It depends  If i want to reprofile the bevel than i will start with the 120 than 220, 320, 600, 1000 and 5 or 1 micron tape for finish, but if i do just touch up than a 5000 grit stone(jis) may be adecuate (if the stone doesnt create a burr quickly i switch to a lower grit stone). You could easily do it just with a 1/5k King stone or with sandpaper but it will take more time.

i am talking about japanese knives not german


----------



## adletson (Feb 29, 2012)

I want to play around with the Norton stones I got on the Forschner Chef's before I do anything to the Miyabi. Is it feasible to go from a 320 grit stone to a 4000 grit?


----------



## mikemac (Mar 1, 2012)

I've had Forschner rosewoods for close to 25 years, and I've used a lot of different methods to sharpen them, just never a belt. I also do not have the edge retention issue you are talking about. The Forschners have been the beaters for 'her' and the kids for the las 15 years, and for rough work, amd I just don't have problems. But you cannot sharpen at the same acute angles as a j-knife. I bring min down to maybe15-17 degrees per side (down from 20 - 25) and it get sharp enuf. and holds the edge pretty well.
I would say that the EP 2320 to a norton 4k is a pretty big jump - doable, but still a big jump.


----------



## The Edge (Mar 1, 2012)

Going from the EP 320 to the Norton 4k is probably a good thing since you are just starting out sharpening free hand. It is going to take longer, but it will help your muscle memory keeping a consistent angle. I learned to sharpen on that very same stone using my friends globals as the guinea pigs. Just don't feel you have to rush through. Take your time, go slow at first, and stop every so often to inspect how you're doing. Hope this helps.

▸ JOBS
**A.** List every username that heads a post in the knife-sharpening thread, along with the date shown beside it.
**B.** Pick up the knife-sharpening thread after its final post and write the next reply in the same forum style.

A set of data
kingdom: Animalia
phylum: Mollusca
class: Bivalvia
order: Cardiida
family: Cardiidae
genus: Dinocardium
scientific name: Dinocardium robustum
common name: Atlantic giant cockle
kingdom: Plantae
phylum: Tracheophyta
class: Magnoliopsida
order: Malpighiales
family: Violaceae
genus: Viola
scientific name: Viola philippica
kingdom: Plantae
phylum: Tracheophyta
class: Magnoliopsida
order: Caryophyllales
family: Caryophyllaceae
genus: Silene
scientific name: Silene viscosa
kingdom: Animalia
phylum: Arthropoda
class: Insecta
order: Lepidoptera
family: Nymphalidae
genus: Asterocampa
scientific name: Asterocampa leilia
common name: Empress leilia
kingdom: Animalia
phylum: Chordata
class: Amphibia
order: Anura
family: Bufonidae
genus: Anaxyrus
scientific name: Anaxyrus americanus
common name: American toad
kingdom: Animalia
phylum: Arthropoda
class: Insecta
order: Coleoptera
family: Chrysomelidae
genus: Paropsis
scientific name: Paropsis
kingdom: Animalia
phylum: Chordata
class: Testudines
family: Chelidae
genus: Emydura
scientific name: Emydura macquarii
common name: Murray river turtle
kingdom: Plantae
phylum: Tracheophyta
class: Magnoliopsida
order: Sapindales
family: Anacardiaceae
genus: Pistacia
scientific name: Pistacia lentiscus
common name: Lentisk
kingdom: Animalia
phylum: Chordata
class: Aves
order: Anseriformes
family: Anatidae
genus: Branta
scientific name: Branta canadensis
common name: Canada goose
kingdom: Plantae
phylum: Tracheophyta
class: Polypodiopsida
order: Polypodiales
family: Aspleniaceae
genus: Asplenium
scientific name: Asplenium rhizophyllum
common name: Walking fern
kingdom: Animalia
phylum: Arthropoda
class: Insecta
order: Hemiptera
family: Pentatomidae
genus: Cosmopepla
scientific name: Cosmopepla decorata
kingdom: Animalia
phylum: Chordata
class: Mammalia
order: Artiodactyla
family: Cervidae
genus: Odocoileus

▸ TASK ANSWERS
**A.**
adletson (Feb 29, 2012)
mikemac (Mar 1, 2012)
The Edge (Mar 1, 2012)

**B.**
----------



## boar_d_laze (Mar 3, 2012)

Forschner's lousy chef knife profile is a much bigger problem than their mediocre edge holding. Forschners are made of decent steel and, while there are some limitations in terms of their edge taking, once sharpened they hold the edge for a long time -- as long as they're steeled properly; and that leads to the deduction that you're not doing a great job of either sharpening or steeling. My guess is that you're not actually deburring, and are using your steel with too many strokes and too much force. That means you start with a weak edge and make it worse.

My suggestion is to address sharpening and steeling before worrying too much about "best knife" or "best stone."

King stones aren't bad, but they're slow. Combination stones are convenient but they're fragile (they break at the glue line), and the sides wear unevenly -- which makes them something of a false economy.

Neither of your chef's knives has particularly good "scratch hardness," which means that if you polish much beyond 3K (JIS), it probably won't go beyond a single use. The Edge Pro 1000 stone is probably a good final stone for both knives.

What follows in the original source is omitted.